Your father had used sage and rosemary to season the eggs and potatoes he cooked for breakfast. He asked before he did it, knowing the uses I had for white sage. The sage used for seasoning is not the sage we use for cleansing. They are different families of herbs altogether, and it is the white sage you do not want to give away or ingest. White sage burns well and the burning does away with darkness and malevolence, but it will make a body sick if taken by mouth. Telling the difference is easy even in the dark. Cooking sage is a green gray and smells of mint, while white sage is silver gray and smells of nothing though it glows like smoke. Never share the white sage with any but your cousins, and do not judge harshly the man you choose for thinking them the same.
After breakfast, your father and I went ahead as if the day were the same as the one come before, but I know the message nagged at him. Your father knew w
ell enough that our magick was real and if it offered a warning, he would do well to heed it. He went into town to open his office for his patients while I stayed behind to tend our garden. It was a quiet day, and a fine one.
When your father returned that afternoon, I was still working in the garden, my hands painted with fertile dirt and crushed sage. Streaks of it stained my face from my fighting with the breeze over an errant strand of hair. Your father asked if I was making a charm, and I told him yes.
“What for this time?” he asked.
“Unity,” I said. “So long as the poppet I make remains intact, it will keep us and the baby safe.”
“It will?”
“Mm hmm.”
“Well now,” he said, kneeling down and brushing back my hair with his hands, “that’s my job, ain’t it?”
What happened next, my dear, I will keep for myself. It would be the last time we ever lay together.
That evening, your father and I took a light supper and sat out on the porch to watch the sunset. I liked to watch the sun set and hold your father’s hand while it did so, and once darkness fell we bolted the doors and lit a single oil lamp. As we prepared for bed, I heard horses on the path leading to our front porch.
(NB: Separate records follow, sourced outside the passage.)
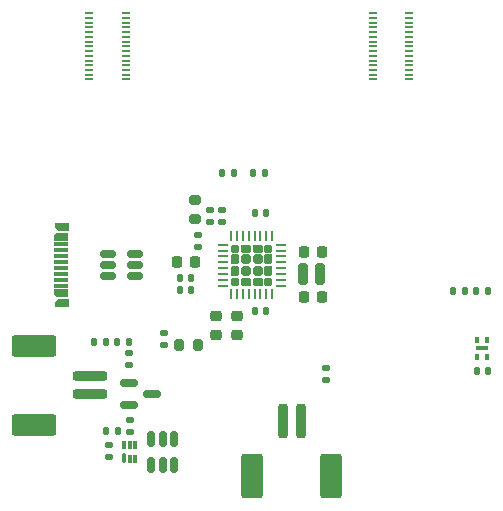
<source format=gbr>
%TF.GenerationSoftware,KiCad,Pcbnew,8.0.9-8.0.9-0~ubuntu24.04.1*%
%TF.CreationDate,2025-04-21T09:58:39+02:00*%
%TF.ProjectId,Sensor_Node_Base_V1.0,53656e73-6f72-45f4-9e6f-64655f426173,rev?*%
%TF.SameCoordinates,Original*%
%TF.FileFunction,Paste,Top*%
%TF.FilePolarity,Positive*%
%FSLAX46Y46*%
G04 Gerber Fmt 4.6, Leading zero omitted, Abs format (unit mm)*
G04 Created by KiCad (PCBNEW 8.0.9-8.0.9-0~ubuntu24.04.1) date 2025-04-21 09:58:39*
%MOMM*%
%LPD*%
G01*
G04 APERTURE LIST*
G04 Aperture macros list*
%AMRoundRect*
0 Rectangle with rounded corners*
0 $1 Rounding radius*
0 $2 $3 $4 $5 $6 $7 $8 $9 X,Y pos of 4 corners*
0 Add a 4 corners polygon primitive as box body*
4,1,4,$2,$3,$4,$5,$6,$7,$8,$9,$2,$3,0*
0 Add four circle primitives for the rounded corners*
1,1,$1+$1,$2,$3*
1,1,$1+$1,$4,$5*
1,1,$1+$1,$6,$7*
1,1,$1+$1,$8,$9*
0 Add four rect primitives between the rounded corners*
20,1,$1+$1,$2,$3,$4,$5,0*
20,1,$1+$1,$4,$5,$6,$7,0*
20,1,$1+$1,$6,$7,$8,$9,0*
20,1,$1+$1,$8,$9,$2,$3,0*%
%AMOutline5P*
0 Free polygon, 5 corners , with rotation*
0 The origin of the aperture is its center*
0 number of corners: always 5*
0 $1 to $10 corner X, Y*
0 $11 Rotation angle, in degrees counterclockwise*
0 create outline with 5 corners*
4,1,5,$1,$2,$3,$4,$5,$6,$7,$8,$9,$10,$1,$2,$11*%
%AMOutline6P*
0 Free polygon, 6 corners , with rotation*
0 The origin of the aperture is its center*
0 number of corners: always 6*
0 $1 to $12 corner X, Y*
0 $13 Rotation angle, in degrees counterclockwise*
0 create outline with 6 corners*
4,1,6,$1,$2,$3,$4,$5,$6,$7,$8,$9,$10,$11,$12,$1,$2,$13*%
%AMOutline7P*
0 Free polygon, 7 corners , with rotation*
0 The origin of the aperture is its center*
0 number of corners: always 7*
0 $1 to $14 corner X, Y*
0 $15 Rotation angle, in degrees counterclockwise*
0 create outline with 7 corners*
4,1,7,$1,$2,$3,$4,$5,$6,$7,$8,$9,$10,$11,$12,$13,$14,$1,$2,$15*%
%AMOutline8P*
0 Free polygon, 8 corners , with rotation*
0 The origin of the aperture is its center*
0 number of corners: always 8*
0 $1 to $16 corner X, Y*
0 $17 Rotation angle, in degrees counterclockwise*
0 create outline with 8 corners*
4,1,8,$1,$2,$3,$4,$5,$6,$7,$8,$9,$10,$11,$12,$13,$14,$15,$16,$1,$2,$17*%
%AMFreePoly0*
4,1,19,0.290204,0.301344,0.321117,0.247801,0.322490,0.232106,0.322490,-0.157228,0.301344,-0.215326,0.296017,-0.221139,0.221139,-0.296017,0.165105,-0.322146,0.157228,-0.322490,-0.232106,-0.322490,-0.290204,-0.301344,-0.321117,-0.247801,-0.322490,-0.232106,-0.322490,0.232106,-0.301344,0.290204,-0.247801,0.321117,-0.232106,0.322490,0.232106,0.322490,0.290204,0.301344,0.290204,0.301344,
$1*%
%AMFreePoly1*
4,1,21,0.231572,0.385173,0.236504,0.380653,0.300030,0.317127,0.322198,0.269587,0.322490,0.262904,0.322490,-0.262904,0.304550,-0.312195,0.300030,-0.317127,0.236504,-0.380653,0.188964,-0.402821,0.182281,-0.403113,-0.245807,-0.403113,-0.295098,-0.385173,-0.321325,-0.339746,-0.322490,-0.326430,-0.322490,0.326430,-0.304550,0.375721,-0.259123,0.401948,-0.245807,0.403113,0.182281,0.403113,
0.231572,0.385173,0.231572,0.385173,$1*%
%AMFreePoly2*
4,1,19,0.215326,0.301344,0.221139,0.296017,0.296017,0.221139,0.322146,0.165105,0.322490,0.157228,0.322490,-0.232106,0.301344,-0.290204,0.247801,-0.321117,0.232106,-0.322490,-0.232106,-0.322490,-0.290204,-0.301344,-0.321117,-0.247801,-0.322490,-0.232106,-0.322490,0.232106,-0.301344,0.290204,-0.247801,0.321117,-0.232106,0.322490,0.157228,0.322490,0.215326,0.301344,0.215326,0.301344,
$1*%
%AMFreePoly3*
4,1,21,0.375721,0.304550,0.401948,0.259123,0.403113,0.245807,0.403113,-0.182281,0.385173,-0.231572,0.380653,-0.236504,0.317127,-0.300030,0.269587,-0.322198,0.262904,-0.322490,-0.262904,-0.322490,-0.312195,-0.304550,-0.317127,-0.300030,-0.380653,-0.236504,-0.402821,-0.188964,-0.403113,-0.182281,-0.403113,0.245807,-0.385173,0.295098,-0.339746,0.321325,-0.326430,0.322490,0.326430,0.322490,
0.375721,0.304550,0.375721,0.304550,$1*%
%AMFreePoly4*
4,1,21,0.312195,0.304550,0.317127,0.300030,0.380653,0.236504,0.402821,0.188964,0.403113,0.182281,0.403113,-0.245807,0.385173,-0.295098,0.339746,-0.321325,0.326430,-0.322490,-0.326430,-0.322490,-0.375721,-0.304550,-0.401948,-0.259123,-0.403113,-0.245807,-0.403113,0.182281,-0.385173,0.231572,-0.380653,0.236504,-0.317127,0.300030,-0.269587,0.322198,-0.262904,0.322490,0.262904,0.322490,
0.312195,0.304550,0.312195,0.304550,$1*%
%AMFreePoly5*
4,1,19,0.290204,0.301344,0.321117,0.247801,0.322490,0.232106,0.322490,-0.232106,0.301344,-0.290204,0.247801,-0.321117,0.232106,-0.322490,-0.157228,-0.322490,-0.215326,-0.301344,-0.221139,-0.296017,-0.296017,-0.221139,-0.322146,-0.165105,-0.322490,-0.157228,-0.322490,0.232106,-0.301344,0.290204,-0.247801,0.321117,-0.232106,0.322490,0.232106,0.322490,0.290204,0.301344,0.290204,0.301344,
$1*%
%AMFreePoly6*
4,1,21,0.295098,0.385173,0.321325,0.339746,0.322490,0.326430,0.322490,-0.326430,0.304550,-0.375721,0.259123,-0.401948,0.245807,-0.403113,-0.182281,-0.403113,-0.231572,-0.385173,-0.236504,-0.380653,-0.300030,-0.317127,-0.322198,-0.269587,-0.322490,-0.262904,-0.322490,0.262904,-0.304550,0.312195,-0.300030,0.317127,-0.236504,0.380653,-0.188964,0.402821,-0.182281,0.403113,0.245807,0.403113,
0.295098,0.385173,0.295098,0.385173,$1*%
%AMFreePoly7*
4,1,19,0.290204,0.301344,0.321117,0.247801,0.322490,0.232106,0.322490,-0.232106,0.301344,-0.290204,0.247801,-0.321117,0.232106,-0.322490,-0.232106,-0.322490,-0.290204,-0.301344,-0.321117,-0.247801,-0.322490,-0.232106,-0.322490,0.157228,-0.301344,0.215326,-0.296017,0.221139,-0.221139,0.296017,-0.165105,0.322146,-0.157228,0.322490,0.232106,0.322490,0.290204,0.301344,0.290204,0.301344,
$1*%
G04 Aperture macros list end*
%ADD10FreePoly0,180.000000*%
%ADD11FreePoly1,180.000000*%
%ADD12FreePoly2,180.000000*%
%ADD13FreePoly3,180.000000*%
%ADD14RoundRect,0.201557X0.201556X0.201556X-0.201556X0.201556X-0.201556X-0.201556X0.201556X-0.201556X0*%
%ADD15FreePoly4,180.000000*%
%ADD16FreePoly5,180.000000*%
%ADD17FreePoly6,180.000000*%
%ADD18FreePoly7,180.000000*%
%ADD19RoundRect,0.062500X0.337500X0.062500X-0.337500X0.062500X-0.337500X-0.062500X0.337500X-0.062500X0*%
%ADD20RoundRect,0.062500X0.062500X0.337500X-0.062500X0.337500X-0.062500X-0.337500X0.062500X-0.337500X0*%
%ADD21RoundRect,0.200000X-0.200000X-1.250000X0.200000X-1.250000X0.200000X1.250000X-0.200000X1.250000X0*%
%ADD22RoundRect,0.250000X-0.650000X-1.650000X0.650000X-1.650000X0.650000X1.650000X-0.650000X1.650000X0*%
%ADD23RoundRect,0.135000X0.135000X0.185000X-0.135000X0.185000X-0.135000X-0.185000X0.135000X-0.185000X0*%
%ADD24RoundRect,0.135000X-0.185000X0.135000X-0.185000X-0.135000X0.185000X-0.135000X0.185000X0.135000X0*%
%ADD25RoundRect,0.225000X0.225000X0.250000X-0.225000X0.250000X-0.225000X-0.250000X0.225000X-0.250000X0*%
%ADD26RoundRect,0.150000X0.512500X0.150000X-0.512500X0.150000X-0.512500X-0.150000X0.512500X-0.150000X0*%
%ADD27RoundRect,0.135000X-0.135000X-0.185000X0.135000X-0.185000X0.135000X0.185000X-0.135000X0.185000X0*%
%ADD28RoundRect,0.140000X0.170000X-0.140000X0.170000X0.140000X-0.170000X0.140000X-0.170000X-0.140000X0*%
%ADD29RoundRect,0.135000X0.185000X-0.135000X0.185000X0.135000X-0.185000X0.135000X-0.185000X-0.135000X0*%
%ADD30RoundRect,0.225000X-0.225000X-0.250000X0.225000X-0.250000X0.225000X0.250000X-0.225000X0.250000X0*%
%ADD31RoundRect,0.140000X-0.140000X-0.170000X0.140000X-0.170000X0.140000X0.170000X-0.140000X0.170000X0*%
%ADD32RoundRect,0.200000X-1.250000X0.200000X-1.250000X-0.200000X1.250000X-0.200000X1.250000X0.200000X0*%
%ADD33RoundRect,0.250000X-1.650000X0.650000X-1.650000X-0.650000X1.650000X-0.650000X1.650000X0.650000X0*%
%ADD34RoundRect,0.218750X-0.256250X0.218750X-0.256250X-0.218750X0.256250X-0.218750X0.256250X0.218750X0*%
%ADD35RoundRect,0.140000X0.140000X0.170000X-0.140000X0.170000X-0.140000X-0.170000X0.140000X-0.170000X0*%
%ADD36RoundRect,0.200000X-0.200000X0.700000X-0.200000X-0.700000X0.200000X-0.700000X0.200000X0.700000X0*%
%ADD37Outline5P,-0.300000X0.575000X0.300000X0.575000X0.300000X-0.365000X0.090000X-0.575000X-0.300000X-0.575000X270.000000*%
%ADD38Outline5P,-0.300000X0.620000X0.300000X0.620000X0.300000X-0.620000X-0.090000X-0.620000X-0.300000X-0.410000X270.000000*%
%ADD39R,1.240000X0.300000*%
%ADD40Outline5P,-0.300000X0.620000X0.300000X0.620000X0.300000X-0.410000X0.090000X-0.620000X-0.300000X-0.620000X270.000000*%
%ADD41Outline5P,-0.300000X0.575000X0.300000X0.575000X0.300000X-0.575000X-0.090000X-0.575000X-0.300000X-0.365000X270.000000*%
%ADD42RoundRect,0.200000X0.200000X0.275000X-0.200000X0.275000X-0.200000X-0.275000X0.200000X-0.275000X0*%
%ADD43RoundRect,0.070000X-0.070000X-0.355000X0.070000X-0.355000X0.070000X0.355000X-0.070000X0.355000X0*%
%ADD44RoundRect,0.070000X-0.070000X-0.305000X0.070000X-0.305000X0.070000X0.305000X-0.070000X0.305000X0*%
%ADD45RoundRect,0.150000X-0.587500X-0.150000X0.587500X-0.150000X0.587500X0.150000X-0.587500X0.150000X0*%
%ADD46R,0.300000X0.500000*%
%ADD47RoundRect,0.100000X0.400000X0.100000X-0.400000X0.100000X-0.400000X-0.100000X0.400000X-0.100000X0*%
%ADD48R,0.700000X0.200000*%
%ADD49RoundRect,0.200000X0.275000X-0.200000X0.275000X0.200000X-0.275000X0.200000X-0.275000X-0.200000X0*%
%ADD50RoundRect,0.150000X-0.150000X0.512500X-0.150000X-0.512500X0.150000X-0.512500X0.150000X0.512500X0*%
G04 APERTURE END LIST*
D10*
%TO.C,IC302*%
X145080000Y-118210000D03*
D11*
X145080000Y-117310000D03*
X145080000Y-116310000D03*
D12*
X145080000Y-115410000D03*
D13*
X144180000Y-118210000D03*
D14*
X144180000Y-117310000D03*
X144180000Y-116310000D03*
D15*
X144180000Y-115410000D03*
D13*
X143180000Y-118210000D03*
D14*
X143180000Y-117310000D03*
X143180000Y-116310000D03*
D15*
X143180000Y-115410000D03*
D16*
X142280000Y-118210000D03*
D17*
X142280000Y-117310000D03*
X142280000Y-116310000D03*
D18*
X142280000Y-115410000D03*
D19*
X146130000Y-118560000D03*
X146130000Y-118060000D03*
X146130000Y-117560000D03*
X146130000Y-117060000D03*
X146130000Y-116560000D03*
X146130000Y-116060000D03*
X146130000Y-115560000D03*
X146130000Y-115060000D03*
D20*
X145430000Y-114360000D03*
X144930000Y-114360000D03*
X144430000Y-114360000D03*
X143930000Y-114360000D03*
X143430000Y-114360000D03*
X142930000Y-114360000D03*
X142430000Y-114360000D03*
X141930000Y-114360000D03*
D19*
X141230000Y-115060000D03*
X141230000Y-115560000D03*
X141230000Y-116060000D03*
X141230000Y-116560000D03*
X141230000Y-117060000D03*
X141230000Y-117560000D03*
X141230000Y-118060000D03*
X141230000Y-118560000D03*
D20*
X141930000Y-119260000D03*
X142430000Y-119260000D03*
X142930000Y-119260000D03*
X143430000Y-119260000D03*
X143930000Y-119260000D03*
X144430000Y-119260000D03*
X144930000Y-119260000D03*
X145430000Y-119260000D03*
%TD*%
D21*
%TO.C,CON102*%
X146330000Y-129980000D03*
X147830000Y-129980000D03*
D22*
X143730000Y-134680000D03*
X150430000Y-134680000D03*
%TD*%
D23*
%TO.C,R207*%
X163720000Y-119000000D03*
X162700000Y-119000000D03*
%TD*%
D24*
%TO.C,R301*%
X133330000Y-124250000D03*
X133330000Y-125270000D03*
%TD*%
D25*
%TO.C,C306*%
X138880000Y-116560000D03*
X137330000Y-116560000D03*
%TD*%
D24*
%TO.C,R302*%
X131590000Y-132020000D03*
X131590000Y-133040000D03*
%TD*%
D23*
%TO.C,R210*%
X133310000Y-123260000D03*
X132290000Y-123260000D03*
%TD*%
D26*
%TO.C,D101*%
X133787500Y-117712500D03*
X133787500Y-116762500D03*
X133787500Y-115812500D03*
X131512500Y-115812500D03*
X131512500Y-116762500D03*
X131512500Y-117712500D03*
%TD*%
D27*
%TO.C,R208*%
X141170000Y-109000000D03*
X142190000Y-109000000D03*
%TD*%
D28*
%TO.C,C303*%
X139130000Y-115240000D03*
X139130000Y-114280000D03*
%TD*%
D29*
%TO.C,R205*%
X149990000Y-126530000D03*
X149990000Y-125510000D03*
%TD*%
%TO.C,R305*%
X141200000Y-113130000D03*
X141200000Y-112110000D03*
%TD*%
%TO.C,R304*%
X140150000Y-113130000D03*
X140150000Y-112110000D03*
%TD*%
D30*
%TO.C,C305*%
X148080000Y-119460000D03*
X149630000Y-119460000D03*
%TD*%
D29*
%TO.C,R202*%
X136285000Y-123550000D03*
X136285000Y-122530000D03*
%TD*%
D31*
%TO.C,C304*%
X143930000Y-112420000D03*
X144890000Y-112420000D03*
%TD*%
D23*
%TO.C,R206*%
X144790000Y-108980000D03*
X143770000Y-108980000D03*
%TD*%
D32*
%TO.C,CON103*%
X129990000Y-126200000D03*
X129990000Y-127700000D03*
D33*
X125290000Y-123600000D03*
X125290000Y-130300000D03*
%TD*%
D34*
%TO.C,D301*%
X142430000Y-121135000D03*
X142430000Y-122710000D03*
%TD*%
D28*
%TO.C,C301*%
X133340000Y-130880000D03*
X133340000Y-129920000D03*
%TD*%
D35*
%TO.C,C309*%
X138570000Y-118860000D03*
X137610000Y-118860000D03*
%TD*%
%TO.C,C302*%
X138570000Y-117860000D03*
X137610000Y-117860000D03*
%TD*%
D31*
%TO.C,C221*%
X162720000Y-125750000D03*
X163680000Y-125750000D03*
%TD*%
D36*
%TO.C,L301*%
X149505000Y-117560000D03*
X148005000Y-117560000D03*
%TD*%
D34*
%TO.C,D302*%
X140660000Y-121135000D03*
X140660000Y-122710000D03*
%TD*%
D37*
%TO.C,CON101*%
X127600000Y-113580000D03*
D38*
X127550000Y-114380000D03*
D39*
X127550000Y-115530000D03*
X127550000Y-116530000D03*
X127550000Y-117030000D03*
X127550000Y-118030000D03*
D40*
X127550000Y-119180000D03*
D41*
X127600000Y-119980000D03*
X127600000Y-119980000D03*
D40*
X127550000Y-119180000D03*
D39*
X127550000Y-118530000D03*
X127550000Y-117530000D03*
X127550000Y-116030000D03*
X127550000Y-115030000D03*
D38*
X127550000Y-114380000D03*
D37*
X127600000Y-113580000D03*
%TD*%
D27*
%TO.C,R204*%
X160750000Y-119000000D03*
X161770000Y-119000000D03*
%TD*%
D23*
%TO.C,R211*%
X131350000Y-123270000D03*
X130330000Y-123270000D03*
%TD*%
D42*
%TO.C,R201*%
X139175000Y-123550000D03*
X137525000Y-123550000D03*
%TD*%
D43*
%TO.C,IC301*%
X132840000Y-133125000D03*
D44*
X133340000Y-133175000D03*
X133840000Y-133175000D03*
X133840000Y-132025000D03*
X133340000Y-132025000D03*
X132840000Y-132025000D03*
%TD*%
D45*
%TO.C,T301*%
X133335000Y-126738000D03*
X133335000Y-128638000D03*
X135210000Y-127688000D03*
%TD*%
D46*
%TO.C,IC202*%
X163600000Y-123150000D03*
X162800000Y-123150000D03*
X162800000Y-124550000D03*
X163600000Y-124550000D03*
D47*
X163200000Y-123850000D03*
%TD*%
D30*
%TO.C,C308*%
X148080000Y-115660000D03*
X149630000Y-115660000D03*
%TD*%
D31*
%TO.C,C307*%
X143930000Y-120660000D03*
X144890000Y-120660000D03*
%TD*%
D48*
%TO.C,M201*%
X133030000Y-95470000D03*
X129950000Y-95470000D03*
X133030000Y-95870000D03*
X129950000Y-95870000D03*
X133030000Y-96270000D03*
X129950000Y-96270000D03*
X133030000Y-96670000D03*
X129950000Y-96670000D03*
X133030000Y-97070000D03*
X129950000Y-97070000D03*
X133030000Y-97470000D03*
X129950000Y-97470000D03*
X133030000Y-97870000D03*
X129950000Y-97870000D03*
X133030000Y-98270000D03*
X129950000Y-98270000D03*
X133030000Y-98670000D03*
X129950000Y-98670000D03*
X133030000Y-99070000D03*
X129950000Y-99070000D03*
X133030000Y-99470000D03*
X129950000Y-99470000D03*
X133030000Y-99870000D03*
X129950000Y-99870000D03*
X133030000Y-100270000D03*
X129950000Y-100270000D03*
X133030000Y-100670000D03*
X129950000Y-100670000D03*
X133030000Y-101070000D03*
X129950000Y-101070000D03*
X157030000Y-95470000D03*
X153950000Y-95470000D03*
X157030000Y-95870000D03*
X153950000Y-95870000D03*
X157030000Y-96270000D03*
X153950000Y-96270000D03*
X157030000Y-96670000D03*
X153950000Y-96670000D03*
X157030000Y-97070000D03*
X153950000Y-97070000D03*
X157030000Y-97470000D03*
X153950000Y-97470000D03*
X157030000Y-97870000D03*
X153950000Y-97870000D03*
X157030000Y-98270000D03*
X153950000Y-98270000D03*
X157030000Y-98670000D03*
X153950000Y-98670000D03*
X157030000Y-99070000D03*
X153950000Y-99070000D03*
X157030000Y-99470000D03*
X153950000Y-99470000D03*
X157030000Y-99870000D03*
X153950000Y-99870000D03*
X157030000Y-100270000D03*
X153950000Y-100270000D03*
X157030000Y-100670000D03*
X153950000Y-100670000D03*
X157030000Y-101070000D03*
X153950000Y-101070000D03*
%TD*%
D49*
%TO.C,R306*%
X138850000Y-112895000D03*
X138850000Y-111245000D03*
%TD*%
D50*
%TO.C,T302*%
X137090000Y-131475000D03*
X136140000Y-131475000D03*
X135190000Y-131475000D03*
X135190000Y-133750000D03*
X136140000Y-133750000D03*
X137090000Y-133750000D03*
%TD*%
D27*
%TO.C,R303*%
X131330000Y-130850000D03*
X132350000Y-130850000D03*
%TD*%
M02*

</source>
Neither of us spoke. I peered out the front window and saw two men on horseback. One of the men dismounted and helped the other, who was slumped forward against the horse’s neck. The injured man leaned on his companion as they hobbled towards our front door.
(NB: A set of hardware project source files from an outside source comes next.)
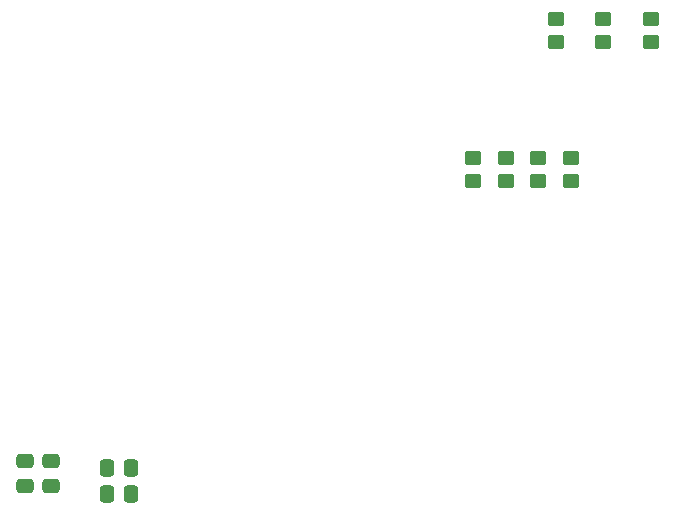
<source format=gbp>
%TF.GenerationSoftware,KiCad,Pcbnew,8.0.0*%
%TF.CreationDate,2024-03-16T12:32:21-04:00*%
%TF.ProjectId,AMP_PCBv3,414d505f-5043-4427-9633-2e6b69636164,A*%
%TF.SameCoordinates,Original*%
%TF.FileFunction,Paste,Bot*%
%TF.FilePolarity,Positive*%
%FSLAX46Y46*%
G04 Gerber Fmt 4.6, Leading zero omitted, Abs format (unit mm)*
G04 Created by KiCad (PCBNEW 8.0.0) date 2024-03-16 12:32:21*
%MOMM*%
%LPD*%
G01*
G04 APERTURE LIST*
G04 Aperture macros list*
%AMRoundRect*
0 Rectangle with rounded corners*
0 $1 Rounding radius*
0 $2 $3 $4 $5 $6 $7 $8 $9 X,Y pos of 4 corners*
0 Add a 4 corners polygon primitive as box body*
4,1,4,$2,$3,$4,$5,$6,$7,$8,$9,$2,$3,0*
0 Add four circle primitives for the rounded corners*
1,1,$1+$1,$2,$3*
1,1,$1+$1,$4,$5*
1,1,$1+$1,$6,$7*
1,1,$1+$1,$8,$9*
0 Add four rect primitives between the rounded corners*
20,1,$1+$1,$2,$3,$4,$5,0*
20,1,$1+$1,$4,$5,$6,$7,0*
20,1,$1+$1,$6,$7,$8,$9,0*
20,1,$1+$1,$8,$9,$2,$3,0*%
G04 Aperture macros list end*
%ADD10RoundRect,0.250000X0.475000X-0.337500X0.475000X0.337500X-0.475000X0.337500X-0.475000X-0.337500X0*%
%ADD11RoundRect,0.250000X-0.337500X-0.475000X0.337500X-0.475000X0.337500X0.475000X-0.337500X0.475000X0*%
%ADD12RoundRect,0.250000X0.450000X-0.350000X0.450000X0.350000X-0.450000X0.350000X-0.450000X-0.350000X0*%
%ADD13RoundRect,0.250000X-0.450000X0.350000X-0.450000X-0.350000X0.450000X-0.350000X0.450000X0.350000X0*%
%ADD14RoundRect,0.250000X-0.475000X0.337500X-0.475000X-0.337500X0.475000X-0.337500X0.475000X0.337500X0*%
G04 APERTURE END LIST*
D10*
%TO.C,C21*%
X125250000Y-109287500D03*
X125250000Y-107212500D03*
%TD*%
D11*
%TO.C,C22*%
X129962500Y-110000000D03*
X132037500Y-110000000D03*
%TD*%
D12*
%TO.C,R9*%
X163750000Y-83500000D03*
X163750000Y-81500000D03*
%TD*%
D13*
%TO.C,R2*%
X172000000Y-69750000D03*
X172000000Y-71750000D03*
%TD*%
D12*
%TO.C,R10*%
X166500000Y-83500000D03*
X166500000Y-81500000D03*
%TD*%
%TO.C,R11*%
X169250000Y-83500000D03*
X169250000Y-81500000D03*
%TD*%
D13*
%TO.C,R1*%
X168000000Y-69750000D03*
X168000000Y-71750000D03*
%TD*%
D11*
%TO.C,C24*%
X129962500Y-107750000D03*
X132037500Y-107750000D03*
%TD*%
D12*
%TO.C,R8*%
X161000000Y-83500000D03*
X161000000Y-81500000D03*
%TD*%
D14*
%TO.C,C23*%
X123000000Y-107212500D03*
X123000000Y-109287500D03*
%TD*%
D13*
%TO.C,R3*%
X176000000Y-69750000D03*
X176000000Y-71750000D03*
%TD*%
M02*

</source>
On an ordinary evening, I would not have hesitated to open the door to help someone in need, as your father was the only physician for miles around and we had grown accustomed to folks calling on him at all hours of the night. But the bad omen and memory of your gran in the mirror stayed my hand. Rather than open the door, I peeked through the curtain.
The uninjured man was short, like as not in his fourth decade. Though he was small and his dark hair silvering, I knew by the way he carried himself that if he got it into his mind to be violent, the violence would come to him easy as breathing. His eyes were squinted as if he were sentenced to walk the rest of his days through a dust storm, and he wore a powder horn on his belt, a bandana around his neck. On the back of his right hand was an old brand. I do not think he was cruel by choice, but a life of cruelty had made him so. Even before he spoke, I recognized him as Mexican.